I remember many years ago when “gastropub” became the ghastly word de jour. The Eagle on London’s Farringdon Road, next to the old Guardian building, seemingly the original culprit. In Edinburgh, I first associate the word with The Caley Sample Room in Slateford. With pubs serving decent food a cut above the usual toasties and chips now proliferating in the Scottish capital, including the nearby new-look Fountain, has this one managed to keep up a high standard?
It’s a Sunday afternoon and myself and Mrs Bar Fly have been flat-hunting in the west of the city. After four viewings, we decide to head for a drink. While crossing the road to the Caley Sample Room, we joke that this is exactly where Kirstie or Phil would bring us to “do a deal” and get us our dream home had we been on Location, Location, Location. And stepping into the bar, you can picture them in here – it’s all wooden tables, natural light and sturdy-looking fixtures and fittings. Phil would sit with his glass of red (we’d rather have Phil than Kirstie), stick in a “cheeky” opening offer and then tell us all we can do is wait. After the usual bartering, we’d meet the vendors in the middle and he’d congratulate us on our new home with a firm Phil Spencer handshake. Sadly, Phil’s not with us today so we make do with a cup of tea and a pint as we pore over schedules for flats we can’t yet buy.

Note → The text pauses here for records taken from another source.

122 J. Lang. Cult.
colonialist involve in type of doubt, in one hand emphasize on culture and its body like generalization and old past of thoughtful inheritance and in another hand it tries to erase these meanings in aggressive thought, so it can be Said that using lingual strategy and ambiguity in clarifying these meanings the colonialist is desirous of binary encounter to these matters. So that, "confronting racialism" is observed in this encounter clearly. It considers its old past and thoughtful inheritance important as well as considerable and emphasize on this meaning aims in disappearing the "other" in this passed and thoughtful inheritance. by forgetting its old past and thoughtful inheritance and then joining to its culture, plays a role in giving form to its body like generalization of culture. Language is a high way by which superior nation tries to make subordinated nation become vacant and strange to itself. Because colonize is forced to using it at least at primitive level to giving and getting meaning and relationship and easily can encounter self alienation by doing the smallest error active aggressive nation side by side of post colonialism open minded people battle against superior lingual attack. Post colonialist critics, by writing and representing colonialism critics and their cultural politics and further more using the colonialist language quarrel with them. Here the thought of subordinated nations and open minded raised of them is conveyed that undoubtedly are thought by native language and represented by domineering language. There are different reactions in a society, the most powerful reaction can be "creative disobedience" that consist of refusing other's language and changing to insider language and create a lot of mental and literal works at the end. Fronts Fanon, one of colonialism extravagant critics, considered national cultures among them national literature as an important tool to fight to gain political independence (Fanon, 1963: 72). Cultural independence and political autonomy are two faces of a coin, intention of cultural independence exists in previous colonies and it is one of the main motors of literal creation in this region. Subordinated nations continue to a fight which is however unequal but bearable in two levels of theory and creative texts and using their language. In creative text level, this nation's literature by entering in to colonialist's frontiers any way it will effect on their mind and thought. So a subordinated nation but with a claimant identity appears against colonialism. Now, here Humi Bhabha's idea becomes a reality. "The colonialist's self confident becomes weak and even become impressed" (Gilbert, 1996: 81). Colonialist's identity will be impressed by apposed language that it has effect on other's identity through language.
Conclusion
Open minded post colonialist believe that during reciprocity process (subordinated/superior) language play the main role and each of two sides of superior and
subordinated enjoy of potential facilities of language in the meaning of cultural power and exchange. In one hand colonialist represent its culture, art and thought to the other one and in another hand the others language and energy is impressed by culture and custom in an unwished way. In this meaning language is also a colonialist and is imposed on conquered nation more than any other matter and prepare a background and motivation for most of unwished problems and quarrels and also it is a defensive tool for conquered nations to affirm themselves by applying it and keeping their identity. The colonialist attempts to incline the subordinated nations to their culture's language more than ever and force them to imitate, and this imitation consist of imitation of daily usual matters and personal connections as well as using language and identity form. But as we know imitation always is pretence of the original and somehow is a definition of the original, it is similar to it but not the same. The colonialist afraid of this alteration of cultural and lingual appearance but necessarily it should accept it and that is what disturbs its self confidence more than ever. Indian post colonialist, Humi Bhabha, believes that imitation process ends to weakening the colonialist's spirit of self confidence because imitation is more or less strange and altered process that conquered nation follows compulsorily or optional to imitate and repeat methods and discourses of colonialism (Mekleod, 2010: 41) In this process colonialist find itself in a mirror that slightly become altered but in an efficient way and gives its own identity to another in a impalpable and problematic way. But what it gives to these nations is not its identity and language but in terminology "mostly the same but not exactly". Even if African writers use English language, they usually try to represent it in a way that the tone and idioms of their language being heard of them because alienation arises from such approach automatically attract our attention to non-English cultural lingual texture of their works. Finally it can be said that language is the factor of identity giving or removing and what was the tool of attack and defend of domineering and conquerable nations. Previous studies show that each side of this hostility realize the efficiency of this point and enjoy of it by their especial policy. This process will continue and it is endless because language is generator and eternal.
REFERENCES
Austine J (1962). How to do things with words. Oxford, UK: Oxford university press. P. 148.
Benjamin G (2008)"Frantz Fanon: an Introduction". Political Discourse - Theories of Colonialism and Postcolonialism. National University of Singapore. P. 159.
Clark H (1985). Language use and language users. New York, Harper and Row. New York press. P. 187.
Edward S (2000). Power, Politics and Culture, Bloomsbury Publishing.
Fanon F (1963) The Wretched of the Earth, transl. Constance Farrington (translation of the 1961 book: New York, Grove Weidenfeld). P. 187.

The Caley Sample Room, although one room as the name suggests, is very much split into a pub/bar area and a dining area, with the bar stretching almost the full-length of the room. The clientele today is mixed: guys meeting their mates for beers, girls meeting their mates for wine, families enjoying a Sunday lunch out and couples a quiet drink or meal. I spot an acquaintance in the far corner but choose not to interrupt his meal with wife and daughter.
We didn’t eat on this occasion but I have eaten in here before, albeit just a burger. It was a good burger. I don’t remember it being the best burger ever but decent. By all accounts, most people I’ve spoken to who have eaten here rate the food quite highly and from what we saw coming out from the kitchen, it certainly looked good. A look at the menu shows the Caley House Burger retailing for £11, the same price as the likes of haddock and chips and a potato, spinach and cauliflower curry. Steak, complete with sauce and chips, is a reasonable £17.50. The menu probably doesn’t look as “gastro” these days, given the improvement in pub food across the city, but it’s a cut above the many new burger and hot dog places and this place can boast good form over a number of years.
As you’d expect from the name of the pub, this place’s history is inexorably linked to beer, situated just the other side of the Caledonian Brewery from the nearby Diggers (Athletic Arms). There are eight cask ales complemented by a huge bottle selection, the boxes for which create an attractive display behind the bar. Shamefully, I can’t actually remember what I had a pint of on this occasion but the beer’s always been decent when I’ve met friends here in the evening or celebrated a Dundee United victory at nearby Tynecastle.
There’s a good mix of seating in here, from the dining area with its wooden chairs and tables, all adorned with fresh flowers, to bar stools and luxurious sofas by the windows. If I had one criticism it would be that most of the tables in the more informal bar area are large so it doesn’t take a huge number of people in here for all tables to be taken. At the far end of the bar, you’ll find the toilets. Well, you might find the toilets. We watched as one woman stood right outside them looking lost before asking a slightly perplexed member of bar staff, only to be pointed to the door she was looking at. In her defence, the signs for ladies and gents are illuminated above the door, rather than on the door, so there is a little room for confusion.
The Caley Sample Room is the kind of place you’d love to have on your doorstep. Well looked after, consistent and the sort of pub you’d be delighted to take visiting friends or parents. We’ll continue our flat search in the area so that it might become our local – or maybe we’ll just get Phil on the case.